Activity
Gather every line from the items below that contains the word "Subscribe" and copy each of those lines in full.
== Task data ==
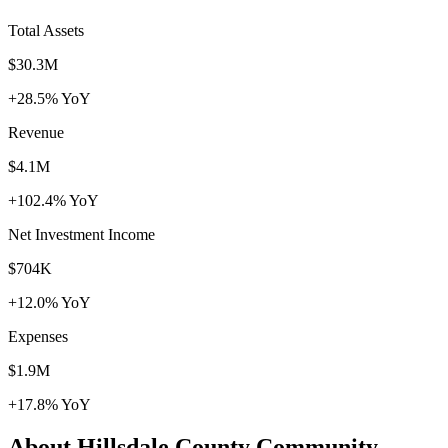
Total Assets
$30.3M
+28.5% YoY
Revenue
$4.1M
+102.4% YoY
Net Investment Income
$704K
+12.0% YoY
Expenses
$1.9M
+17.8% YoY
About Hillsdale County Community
===
== Task data ==
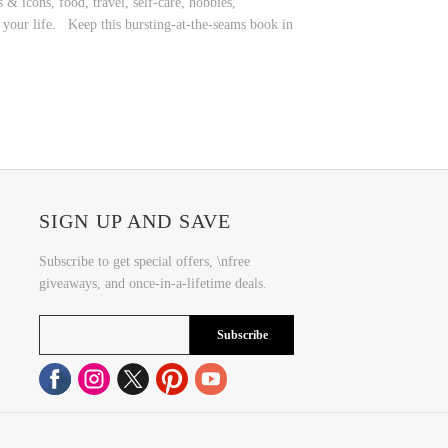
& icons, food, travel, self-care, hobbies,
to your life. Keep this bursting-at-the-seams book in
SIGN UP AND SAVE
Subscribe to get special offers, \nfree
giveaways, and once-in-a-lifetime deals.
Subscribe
===
Response
Subscribe to get special offers, \nfree
Subscribe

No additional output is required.